The Geography of Power in AI is Not Metaphorical
The fact that these two organizations end up as physical neighbors in Texas is not just a journalistic curiosity. It has concrete implications for how the most scarce resources in this industry are distributed: electricity, cooling water, fiber connectivity, and specialized labor for data center operations.
Abilene was not chosen by accident. Texas offers a regulatory framework that facilitates the construction of private energy infrastructure, and the region has access to scalable generation sources that can grow alongside the demand from data centers. The power generation plant that Crusoe will build for Microsoft on the same site is, in this context, as strategic as the servers it will support. Whoever controls on-site power generation is not reliant on the regional grid to ensure operational continuity, mitigating one of the most challenging risks in large-scale computing operations.
This geographic concentration also creates dependencies that do not appear in any balance sheet. If a contractual dispute, severe weather event, or regulatory change impacts the Abilene site, it simultaneously affects two of the organizations with the most influence over AI development globally. The efficiency of sharing adjacent infrastructure comes at the cost of a correlation of risks that business continuity departments typically aim to eliminate, not maximize.
What Crusoe Understands Better Than Its Clients
The least visible actor in this story is precisely the one with the strongest position: Crusoe, the company that develops and operates the campus. Regardless of whether the tenant of the new building is OpenAI or Microsoft, Crusoe gets paid for construction and operations. Its model does not rely on OpenAI’s language models generating projected revenue, nor on Azure growing at the rate that Satya Nadella champions to shareholders. Crusoe has turned the uncertainty of who will win the AI race into an asset because whoever wins will need the infrastructure they build.
This is the mechanic that industry analysts tend to underestimate when evaluating the sector. Most of the value in an AI infrastructure expansion is not captured in the layer of models or applications, but in the physical layer that makes them possible. And that layer has economic characteristics that are much closer to industrial real estate than to consumer technology: long contracts, depreciable assets, more predictable margins, and a competitive edge built through accumulating land, permits, and relationships with energy operators.

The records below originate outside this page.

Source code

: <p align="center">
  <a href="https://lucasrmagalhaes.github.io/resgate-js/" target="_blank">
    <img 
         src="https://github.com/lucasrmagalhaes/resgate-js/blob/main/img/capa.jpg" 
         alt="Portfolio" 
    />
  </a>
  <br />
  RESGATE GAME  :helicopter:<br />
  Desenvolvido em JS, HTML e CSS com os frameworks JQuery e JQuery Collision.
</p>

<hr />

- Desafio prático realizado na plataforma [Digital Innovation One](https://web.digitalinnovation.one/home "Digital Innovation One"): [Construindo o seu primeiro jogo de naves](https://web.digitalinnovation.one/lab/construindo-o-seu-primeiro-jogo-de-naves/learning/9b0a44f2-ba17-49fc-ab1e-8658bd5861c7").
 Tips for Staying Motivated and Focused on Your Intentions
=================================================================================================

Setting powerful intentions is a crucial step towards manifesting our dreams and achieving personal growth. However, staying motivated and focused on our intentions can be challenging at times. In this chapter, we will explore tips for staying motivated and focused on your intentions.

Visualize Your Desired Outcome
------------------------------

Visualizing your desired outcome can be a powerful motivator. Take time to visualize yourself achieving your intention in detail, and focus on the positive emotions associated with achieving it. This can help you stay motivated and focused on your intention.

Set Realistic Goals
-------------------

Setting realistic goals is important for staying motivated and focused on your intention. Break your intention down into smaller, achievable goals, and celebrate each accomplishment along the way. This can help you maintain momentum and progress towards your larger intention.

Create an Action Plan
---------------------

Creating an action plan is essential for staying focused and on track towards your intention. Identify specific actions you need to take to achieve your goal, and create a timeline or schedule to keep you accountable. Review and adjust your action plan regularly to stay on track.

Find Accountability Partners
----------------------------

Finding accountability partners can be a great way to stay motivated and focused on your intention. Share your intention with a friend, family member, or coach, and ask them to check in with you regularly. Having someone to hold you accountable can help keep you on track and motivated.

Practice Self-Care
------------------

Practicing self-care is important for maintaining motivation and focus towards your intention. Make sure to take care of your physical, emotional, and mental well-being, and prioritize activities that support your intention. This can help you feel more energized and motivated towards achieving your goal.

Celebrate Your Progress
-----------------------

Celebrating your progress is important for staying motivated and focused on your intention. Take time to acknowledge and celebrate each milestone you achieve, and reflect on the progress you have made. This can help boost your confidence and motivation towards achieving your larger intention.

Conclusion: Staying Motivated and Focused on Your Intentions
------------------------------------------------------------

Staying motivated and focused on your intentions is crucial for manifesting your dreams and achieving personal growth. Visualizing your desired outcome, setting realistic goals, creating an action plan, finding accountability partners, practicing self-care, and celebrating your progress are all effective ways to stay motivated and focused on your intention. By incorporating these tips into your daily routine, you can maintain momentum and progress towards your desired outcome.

Microsoft’s move in Abilene confirms that big tech companies understand this. The question the market has yet to resolve is how much of that infrastructure is being built for actual demand over the next twenty-four months, and how much is anticipating demand that may take five years to materialize at a scale that justifies the current investment.
Infrastructure Doesn’t Hire Technology; It Hires Certainty
Microsoft’s move in Texas precisely illustrates the work organizations are hiring when investing in AI infrastructure at this scale: they are not purchasing computing capacity; they are purchasing operational certainty against a demand that already exists and that they cannot satisfy from their current facilities. OpenAI, in contrast, is at a stage where it is still defining precisely what that demand will look like and at what pace it will arrive.
The success of this physical expansion model will ultimately demonstrate that the real work companies were contracting was not access to artificial intelligence, but the ability to assure their own customers that the infrastructure sustaining them does not falter.